Frequently Asked Questions

Why does sound travel faster in solids than in gases?

The speed of sound depends on how quickly energy transfers between adjacent particles. In solids, particles are tightly packed and strongly bonded — a disturbance in one particle quickly reaches the next. In gases, particles are far apart and interact less frequently, so energy transfer is much slower.

Can two sounds with different frequencies have the same loudness?

Yes. Loudness depends on amplitude, not frequency. A low-frequency drum beat and a high-frequency flute note can both be equally loud if their amplitudes are equal.

What happens to the wavelength of sound if we double the frequency (keeping speed constant)?

From $v = f\lambda$ , if $v$ is constant and $f$ doubles, then $\lambda$ must halve.
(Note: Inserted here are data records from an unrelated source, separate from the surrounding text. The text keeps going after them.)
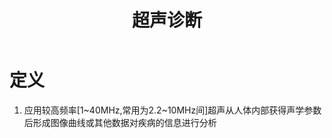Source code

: #+title: 超声诊断
#+HUGO_BASE_DIR: ~/Org/www/
#+tags: 名词解释

* 定义
1. 应用较高频率[1~40MHz,常用为2.2~10MHz间]超声从人体内部获得声学参数后形成图像曲线或其他数据对疾病的信息进行分析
Wavelength and frequency are inversely proportional at constant speed.

Why does reverberation make speech hard to understand in large empty halls?
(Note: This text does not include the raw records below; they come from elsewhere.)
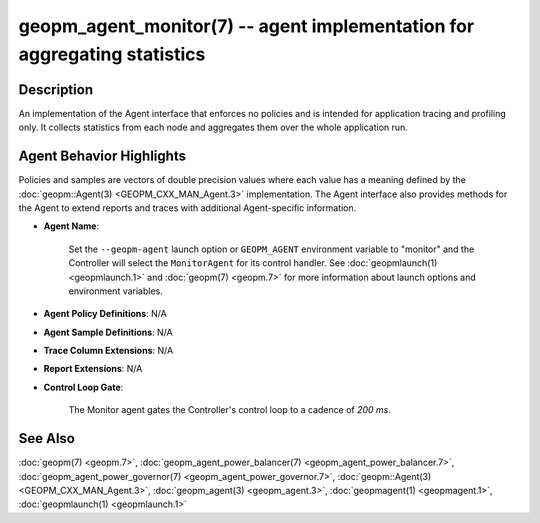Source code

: 
geopm_agent_monitor(7) -- agent implementation for aggregating statistics
=========================================================================






Description
-----------

An implementation of the Agent interface that enforces no policies and
is intended for application tracing and profiling only.  It collects
statistics from each node and aggregates them over the whole
application run.

Agent Behavior Highlights
-------------------------

Policies and samples are vectors of double precision values where each
value has a meaning defined by the :doc:`geopm::Agent(3) <GEOPM_CXX_MAN_Agent.3>` implementation.
The Agent interface also provides methods for the Agent to extend
reports and traces with additional Agent-specific information.


*
  **Agent Name**\ :

      Set the ``--geopm-agent`` launch option or ``GEOPM_AGENT`` environment
      variable to "monitor" and the Controller will select the
      ``MonitorAgent`` for its control handler.  See :doc:`geopmlaunch(1) <geopmlaunch.1>` and
      :doc:`geopm(7) <geopm.7>` for more information about launch options and
      environment variables.

*
  **Agent Policy Definitions**\ : N/A

*
  **Agent Sample Definitions**\ : N/A

*
  **Trace Column Extensions**\ : N/A

*
  **Report Extensions**\ : N/A

*
  **Control Loop Gate**\ :

      The Monitor agent gates the Controller's control loop to a
      cadence of *200 ms*.

See Also
--------

:doc:`geopm(7) <geopm.7>`\ ,
:doc:`geopm_agent_power_balancer(7) <geopm_agent_power_balancer.7>`\ ,
:doc:`geopm_agent_power_governor(7) <geopm_agent_power_governor.7>`\ ,
:doc:`geopm::Agent(3) <GEOPM_CXX_MAN_Agent.3>`\ ,
:doc:`geopm_agent(3) <geopm_agent.3>`\ ,
:doc:`geopmagent(1) <geopmagent.1>`\ ,
:doc:`geopmlaunch(1) <geopmlaunch.1>`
In an empty hall, hard walls reflect sound multiple times. The reflected sounds overlap with the direct sound, blurring words together. Soft materials (curtains, carpets, audience) absorb sound energy and reduce reverberation — that’s why a crowded hall sounds different from an empty one.

What is the difference between echo and reverberation?

An echo is a distinct repetition of the original sound heard after a gap of at least 0.1 seconds (reflecting surface at least 17 m away). Reverberation is the persistence of sound due to multiple rapid reflections — the gap between reflections is less than 0.1 s, so the brain can’t separate them and the sound seems prolonged.

Why are ultrasound waves used in medical imaging instead of audible sound?

Ultrasound has very short wavelengths (since $\lambda = v/f$ and $f$ is very high). Short wavelengths allow detection of smaller structures inside the body. Audible sound waves are too long to resolve fine tissue details. Plus, ultrasound at diagnostic intensities is safe — it doesn’t ionize tissue like X-rays do.

Does the pitch of a train’s horn change as it approaches you?

Yes — this is the Doppler effect (covered in Class 11 Physics). As the train approaches, the sound waves bunch up, increasing the frequency you perceive — so the pitch sounds higher. As it moves away, waves spread out and the pitch drops. You’ve definitely heard this; now you know why.